Koreksi IHSG dan Volume Perdagangan
Rincian Pergerakan IHSG
IHSG bergerak dengan level terendah mencapai 6.755 dan tertinggi mencapai 6.836.
Total volume perdagangan saham di BEI mencapai 18,83 miliar dengan nilai transaksi mencapai Rp12,32 triliun.
Aktivitas pasar tetap tinggi meskipun terjadi koreksi, menandakan ketidakpastian dan antisipasi di antara para pelaku pasar.
Distribusi Pergerakan Saham
Sebanyak 337 saham mengalami penurunan harga, sementara 245 saham naik dan 207 saham lainnya stagnan.
Kondisi ini mencerminkan adanya perbedaan sentimen antara sektor-sektor tertentu, yang menjadi acuan bagi investor dalam menyesuaikan strategi portofolio mereka.
Aktivitas Investor Asing
Net Sell dan Strategi Pelepasan
Investor asing kembali menunjukkan aktivitas agresif dengan net sell mencapai Rp787,68 miliar di seluruh pasar.
Langkah ini menambah tekanan pada IHSG dan mengisyaratkan penyesuaian strategi investasi dalam menghadapi volatilitas pasar global.
Investor asing tampak fokus melepas saham-saham big caps, khususnya di sektor perbankan, yang dianggap memiliki risiko lebih tinggi di tengah kondisi ekonomi yang tidak pasti.
Daftar Saham Terbesar yang Dilego
Berikut adalah 10 saham net sell terbesar asing pada Kamis:
Langkah pelepasan besar-besaran ini menunjukkan bahwa investor asing cenderung melakukan penyesuaian portofolio dengan fokus pada saham-saham yang dianggap kurang sensitif terhadap fluktuasi pasar.
Analisis dan Prospek Pasar
Tinjauan Para Analis
Para pengamat pasar menilai bahwa koreksi tipis pada IHSG bersifat sementara.
Volume perdagangan yang tinggi memberikan sinyal adanya potensi rebound meski terdapat tekanan dari aksi net sell asing.
Meski demikian, para analis tetap waspada terhadap risiko global dan domestik yang dapat mempengaruhi sentimen pasar dalam jangka pendek.
Langkah Investor ke Depan
Dalam menghadapi kondisi pasar yang dinamis, diversifikasi portofolio menjadi kunci.
Investor disarankan untuk memperhatikan perkembangan kebijakan pemerintah dan kondisi ekonomi global sebagai dasar pengambilan keputusan.
Analisis mendalam dan pemantauan terus-menerus terhadap data perdagangan BEI menjadi hal penting untuk mengantisipasi fluktuasi yang mungkin terjadi.
Kondisi pasar saat ini mengharuskan para pelaku pasar untuk lebih selektif dalam memilih saham, terutama di sektor-sektor yang terpengaruh oleh sentimen negatif dari investor asing.

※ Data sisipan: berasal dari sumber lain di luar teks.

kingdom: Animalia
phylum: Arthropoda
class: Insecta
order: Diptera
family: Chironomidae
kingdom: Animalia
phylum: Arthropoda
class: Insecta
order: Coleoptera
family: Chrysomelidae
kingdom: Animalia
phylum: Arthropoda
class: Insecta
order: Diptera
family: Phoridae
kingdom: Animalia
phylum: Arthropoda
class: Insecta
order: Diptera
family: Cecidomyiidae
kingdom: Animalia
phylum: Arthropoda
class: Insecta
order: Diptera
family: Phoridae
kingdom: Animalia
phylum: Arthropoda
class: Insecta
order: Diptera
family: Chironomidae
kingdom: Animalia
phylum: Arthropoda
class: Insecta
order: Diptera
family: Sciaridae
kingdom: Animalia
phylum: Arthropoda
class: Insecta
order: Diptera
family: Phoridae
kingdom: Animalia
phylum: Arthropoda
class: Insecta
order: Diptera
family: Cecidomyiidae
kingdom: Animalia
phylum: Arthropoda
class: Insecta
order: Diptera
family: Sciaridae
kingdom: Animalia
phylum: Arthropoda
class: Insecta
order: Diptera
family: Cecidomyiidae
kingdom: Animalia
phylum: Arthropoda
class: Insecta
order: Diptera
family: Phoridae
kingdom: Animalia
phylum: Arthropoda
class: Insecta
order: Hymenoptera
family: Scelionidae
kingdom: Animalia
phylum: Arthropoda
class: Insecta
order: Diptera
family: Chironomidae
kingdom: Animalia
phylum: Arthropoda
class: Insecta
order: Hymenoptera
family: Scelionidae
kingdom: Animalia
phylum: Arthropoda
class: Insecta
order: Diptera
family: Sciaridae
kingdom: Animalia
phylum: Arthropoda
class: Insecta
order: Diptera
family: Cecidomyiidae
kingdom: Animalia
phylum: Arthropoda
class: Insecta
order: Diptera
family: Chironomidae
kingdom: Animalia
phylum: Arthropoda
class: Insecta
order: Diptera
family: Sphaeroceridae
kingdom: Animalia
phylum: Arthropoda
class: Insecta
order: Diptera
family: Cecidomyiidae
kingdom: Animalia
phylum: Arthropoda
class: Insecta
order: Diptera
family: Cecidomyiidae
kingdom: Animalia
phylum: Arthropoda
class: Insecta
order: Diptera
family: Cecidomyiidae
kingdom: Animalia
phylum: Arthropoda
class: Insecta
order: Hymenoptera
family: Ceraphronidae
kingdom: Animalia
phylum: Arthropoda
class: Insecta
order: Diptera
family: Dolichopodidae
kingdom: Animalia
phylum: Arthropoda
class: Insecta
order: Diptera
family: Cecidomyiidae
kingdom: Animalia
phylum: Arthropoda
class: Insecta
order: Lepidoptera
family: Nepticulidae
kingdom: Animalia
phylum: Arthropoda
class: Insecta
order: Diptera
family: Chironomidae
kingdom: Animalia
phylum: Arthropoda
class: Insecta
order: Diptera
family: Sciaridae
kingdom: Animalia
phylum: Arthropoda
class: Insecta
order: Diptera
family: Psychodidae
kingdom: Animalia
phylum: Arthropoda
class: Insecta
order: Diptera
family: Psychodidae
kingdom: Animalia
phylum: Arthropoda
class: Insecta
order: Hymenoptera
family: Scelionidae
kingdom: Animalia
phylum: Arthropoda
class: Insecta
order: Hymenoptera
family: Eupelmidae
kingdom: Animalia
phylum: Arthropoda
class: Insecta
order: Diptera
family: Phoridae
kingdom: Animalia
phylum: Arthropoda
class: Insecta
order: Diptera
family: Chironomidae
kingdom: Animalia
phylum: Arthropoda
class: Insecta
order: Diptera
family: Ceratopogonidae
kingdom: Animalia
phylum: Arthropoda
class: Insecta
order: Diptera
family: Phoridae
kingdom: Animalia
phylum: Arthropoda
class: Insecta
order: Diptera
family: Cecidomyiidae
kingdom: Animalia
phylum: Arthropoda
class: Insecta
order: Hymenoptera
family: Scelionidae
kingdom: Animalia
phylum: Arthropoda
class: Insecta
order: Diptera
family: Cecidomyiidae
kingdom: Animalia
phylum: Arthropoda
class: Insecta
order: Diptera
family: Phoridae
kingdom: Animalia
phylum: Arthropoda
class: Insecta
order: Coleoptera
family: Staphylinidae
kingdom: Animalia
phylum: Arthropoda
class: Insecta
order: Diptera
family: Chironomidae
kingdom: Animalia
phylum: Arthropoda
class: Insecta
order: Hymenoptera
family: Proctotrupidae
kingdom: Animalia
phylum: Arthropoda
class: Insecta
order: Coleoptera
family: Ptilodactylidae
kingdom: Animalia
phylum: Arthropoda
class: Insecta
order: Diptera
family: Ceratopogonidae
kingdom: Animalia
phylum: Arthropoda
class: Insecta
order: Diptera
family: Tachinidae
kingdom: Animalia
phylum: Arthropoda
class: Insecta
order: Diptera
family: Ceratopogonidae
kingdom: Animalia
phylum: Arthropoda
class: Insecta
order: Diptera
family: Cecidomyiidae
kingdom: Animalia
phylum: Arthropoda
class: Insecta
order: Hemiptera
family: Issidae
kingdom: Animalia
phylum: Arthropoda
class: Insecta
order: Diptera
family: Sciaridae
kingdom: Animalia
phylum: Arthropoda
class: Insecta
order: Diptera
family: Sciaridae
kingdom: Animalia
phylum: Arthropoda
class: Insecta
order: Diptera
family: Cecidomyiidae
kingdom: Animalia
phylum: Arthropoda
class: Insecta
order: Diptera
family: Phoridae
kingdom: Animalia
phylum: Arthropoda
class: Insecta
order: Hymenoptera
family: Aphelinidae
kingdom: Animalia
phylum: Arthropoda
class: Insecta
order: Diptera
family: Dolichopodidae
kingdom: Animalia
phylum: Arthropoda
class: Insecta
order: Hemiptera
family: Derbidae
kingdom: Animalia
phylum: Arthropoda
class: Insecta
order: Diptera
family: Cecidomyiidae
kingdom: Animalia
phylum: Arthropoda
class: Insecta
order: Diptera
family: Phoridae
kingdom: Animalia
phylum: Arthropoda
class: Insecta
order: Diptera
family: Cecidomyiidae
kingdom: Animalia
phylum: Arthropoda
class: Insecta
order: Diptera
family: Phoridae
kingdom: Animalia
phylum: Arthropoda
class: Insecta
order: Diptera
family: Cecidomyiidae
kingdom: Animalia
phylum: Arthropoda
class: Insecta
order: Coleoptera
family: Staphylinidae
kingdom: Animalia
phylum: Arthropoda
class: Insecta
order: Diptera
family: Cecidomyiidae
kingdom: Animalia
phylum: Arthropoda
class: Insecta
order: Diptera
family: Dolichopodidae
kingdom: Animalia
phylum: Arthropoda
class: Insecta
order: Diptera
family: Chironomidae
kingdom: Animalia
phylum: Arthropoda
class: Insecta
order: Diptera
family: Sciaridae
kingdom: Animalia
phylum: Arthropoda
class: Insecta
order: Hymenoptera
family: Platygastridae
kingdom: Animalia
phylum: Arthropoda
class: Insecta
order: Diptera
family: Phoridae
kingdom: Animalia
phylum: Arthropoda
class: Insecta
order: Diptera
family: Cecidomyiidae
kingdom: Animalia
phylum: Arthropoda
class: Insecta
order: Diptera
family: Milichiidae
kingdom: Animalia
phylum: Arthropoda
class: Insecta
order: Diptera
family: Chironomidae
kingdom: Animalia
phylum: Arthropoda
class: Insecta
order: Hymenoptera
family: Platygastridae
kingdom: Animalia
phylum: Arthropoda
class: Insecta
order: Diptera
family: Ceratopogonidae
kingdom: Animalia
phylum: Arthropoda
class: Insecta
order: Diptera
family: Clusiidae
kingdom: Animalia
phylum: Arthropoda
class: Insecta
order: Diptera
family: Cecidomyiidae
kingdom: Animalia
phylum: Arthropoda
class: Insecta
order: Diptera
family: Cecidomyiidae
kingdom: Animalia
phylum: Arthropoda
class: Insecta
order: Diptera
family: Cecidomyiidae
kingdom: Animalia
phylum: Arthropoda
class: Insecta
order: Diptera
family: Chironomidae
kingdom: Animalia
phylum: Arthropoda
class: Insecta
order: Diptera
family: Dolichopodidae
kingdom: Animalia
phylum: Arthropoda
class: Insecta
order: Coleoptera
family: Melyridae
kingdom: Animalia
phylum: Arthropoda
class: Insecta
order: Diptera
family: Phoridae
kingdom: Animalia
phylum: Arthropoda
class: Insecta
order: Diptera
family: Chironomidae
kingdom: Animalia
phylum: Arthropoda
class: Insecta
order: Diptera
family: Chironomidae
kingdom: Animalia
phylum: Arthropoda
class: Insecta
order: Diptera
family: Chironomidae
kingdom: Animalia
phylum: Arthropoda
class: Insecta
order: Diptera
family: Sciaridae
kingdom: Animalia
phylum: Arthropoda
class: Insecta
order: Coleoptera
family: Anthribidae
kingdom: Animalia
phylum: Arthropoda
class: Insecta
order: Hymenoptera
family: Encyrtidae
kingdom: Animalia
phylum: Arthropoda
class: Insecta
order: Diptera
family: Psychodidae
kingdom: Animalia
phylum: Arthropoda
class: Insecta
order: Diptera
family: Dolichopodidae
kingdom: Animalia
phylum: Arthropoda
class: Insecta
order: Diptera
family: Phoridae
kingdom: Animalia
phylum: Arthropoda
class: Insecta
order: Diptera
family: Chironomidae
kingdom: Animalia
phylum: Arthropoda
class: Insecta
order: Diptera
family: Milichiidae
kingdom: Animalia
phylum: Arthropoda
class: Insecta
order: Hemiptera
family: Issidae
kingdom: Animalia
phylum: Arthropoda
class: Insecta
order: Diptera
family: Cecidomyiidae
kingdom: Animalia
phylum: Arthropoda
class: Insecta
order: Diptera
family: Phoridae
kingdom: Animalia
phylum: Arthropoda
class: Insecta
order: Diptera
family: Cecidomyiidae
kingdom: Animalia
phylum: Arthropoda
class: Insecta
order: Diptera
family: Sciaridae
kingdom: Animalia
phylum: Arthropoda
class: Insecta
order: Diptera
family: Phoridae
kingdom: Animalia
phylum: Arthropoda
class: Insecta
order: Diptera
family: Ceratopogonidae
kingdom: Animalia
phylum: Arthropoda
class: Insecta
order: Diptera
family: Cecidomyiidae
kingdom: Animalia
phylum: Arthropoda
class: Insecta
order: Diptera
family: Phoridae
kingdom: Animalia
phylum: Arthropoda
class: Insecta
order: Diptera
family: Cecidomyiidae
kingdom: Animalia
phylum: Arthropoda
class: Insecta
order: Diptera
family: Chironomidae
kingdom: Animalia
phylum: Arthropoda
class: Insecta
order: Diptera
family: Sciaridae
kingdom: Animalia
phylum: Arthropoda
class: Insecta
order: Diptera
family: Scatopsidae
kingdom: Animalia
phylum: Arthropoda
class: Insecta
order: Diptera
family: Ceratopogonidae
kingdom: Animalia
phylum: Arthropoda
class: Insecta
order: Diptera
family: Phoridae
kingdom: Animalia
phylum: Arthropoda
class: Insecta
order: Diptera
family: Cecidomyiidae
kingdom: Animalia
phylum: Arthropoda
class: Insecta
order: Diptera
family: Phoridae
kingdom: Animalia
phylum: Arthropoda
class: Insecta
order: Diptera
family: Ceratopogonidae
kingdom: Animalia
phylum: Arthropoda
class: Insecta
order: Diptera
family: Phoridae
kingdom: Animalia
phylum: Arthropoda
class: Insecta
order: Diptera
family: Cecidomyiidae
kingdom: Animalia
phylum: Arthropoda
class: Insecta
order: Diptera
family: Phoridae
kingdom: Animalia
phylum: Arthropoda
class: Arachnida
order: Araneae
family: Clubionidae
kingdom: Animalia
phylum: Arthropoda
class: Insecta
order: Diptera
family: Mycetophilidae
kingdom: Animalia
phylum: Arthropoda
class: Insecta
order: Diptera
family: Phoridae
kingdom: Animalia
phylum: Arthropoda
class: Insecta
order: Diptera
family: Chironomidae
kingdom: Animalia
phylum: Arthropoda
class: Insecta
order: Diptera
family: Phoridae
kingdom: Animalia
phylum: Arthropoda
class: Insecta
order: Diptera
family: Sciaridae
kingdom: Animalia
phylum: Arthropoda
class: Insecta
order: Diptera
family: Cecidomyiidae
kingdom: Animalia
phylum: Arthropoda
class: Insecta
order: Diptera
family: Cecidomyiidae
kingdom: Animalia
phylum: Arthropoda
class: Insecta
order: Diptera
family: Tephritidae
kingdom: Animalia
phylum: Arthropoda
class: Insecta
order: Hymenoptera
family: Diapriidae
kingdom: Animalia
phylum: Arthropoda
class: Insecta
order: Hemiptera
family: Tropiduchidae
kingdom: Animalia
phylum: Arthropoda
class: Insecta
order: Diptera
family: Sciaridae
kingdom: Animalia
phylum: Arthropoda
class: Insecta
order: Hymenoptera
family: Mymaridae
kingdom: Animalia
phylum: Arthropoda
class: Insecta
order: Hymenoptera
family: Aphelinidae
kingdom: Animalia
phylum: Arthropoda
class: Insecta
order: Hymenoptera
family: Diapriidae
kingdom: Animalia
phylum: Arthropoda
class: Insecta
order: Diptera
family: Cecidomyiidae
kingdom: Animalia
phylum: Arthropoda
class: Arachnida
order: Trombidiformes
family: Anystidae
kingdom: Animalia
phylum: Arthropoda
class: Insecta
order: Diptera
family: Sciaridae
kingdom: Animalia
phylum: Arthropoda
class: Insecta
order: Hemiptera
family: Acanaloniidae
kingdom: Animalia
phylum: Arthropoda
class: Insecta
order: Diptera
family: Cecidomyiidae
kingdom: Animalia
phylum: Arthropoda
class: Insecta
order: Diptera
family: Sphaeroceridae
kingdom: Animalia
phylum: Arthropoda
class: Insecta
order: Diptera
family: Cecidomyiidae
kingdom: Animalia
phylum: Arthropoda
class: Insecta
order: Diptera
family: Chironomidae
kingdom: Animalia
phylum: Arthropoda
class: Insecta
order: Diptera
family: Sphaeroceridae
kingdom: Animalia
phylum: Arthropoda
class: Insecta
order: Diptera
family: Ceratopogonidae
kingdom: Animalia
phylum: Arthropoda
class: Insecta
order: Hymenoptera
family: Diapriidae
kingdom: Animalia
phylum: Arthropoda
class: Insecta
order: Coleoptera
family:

Disclaimer: Berita ini tidak bertujuan mengajak pembaca untuk membeli, menahan, atau menjual produk atau sektor investor terkait saham, komoditas, kripto atau surat berharga lainnya. Keputusan investasi sepenuhnya ada di tangan pembaca. BursaNusantara.com tidak bertanggung jawab terhadap segala kerugian maupun keuntungan yang timbul dari keputusan investasi pembaca.